Dr. Allan Schore
π€ SpeakerAppearances Over Time
Podcast Appearances
You understand that I was trained in psychoanalysis and I'm a psychodynamic psychotherapist in addition to a scientist, neuroscientist. So the unconscious has been something that I have been aware of and have been writing about and it's a central part of what I'm writing about to this day. Essentially, as we're going to see, I'm suggesting that the right brain is the unconscious mind.
So when you ask how much of things really are conscious and how much are unconscious, I'm also looking at that neurobiologically in terms of how much of activity is going on in the right brain.

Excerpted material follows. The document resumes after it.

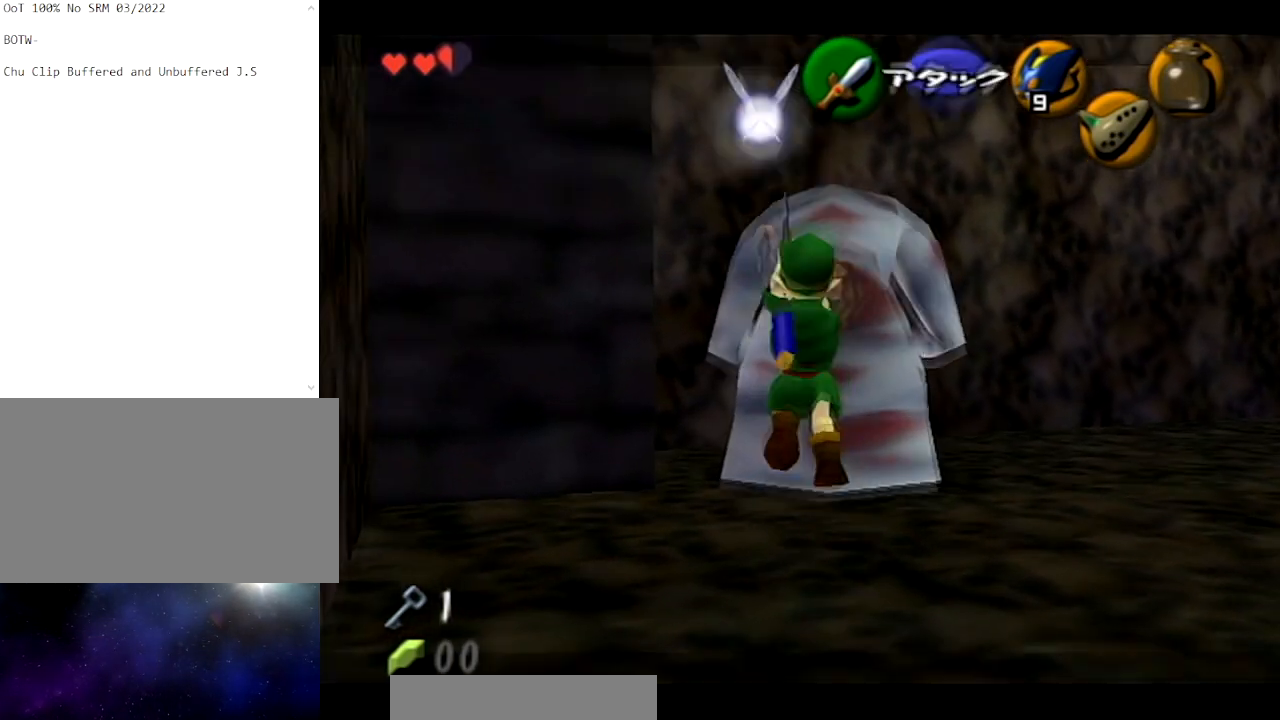
{"buttons": [], "left_stick": "center", "right_stick": "center", "events": []}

The right brain is always processing information, always, especially emotional information at levels beneath conscious awareness, especially when you're in an emotional interaction.
So how much really are things conscious? I would say that when it comes to the basic motivations of why we do what we do, 95 to 90% of that is unconscious. And there has been data to show that that is the case. At most, although we think that our conscious mind literally is making all of these decisions, underneath that, at all points in time, the unconscious is operating.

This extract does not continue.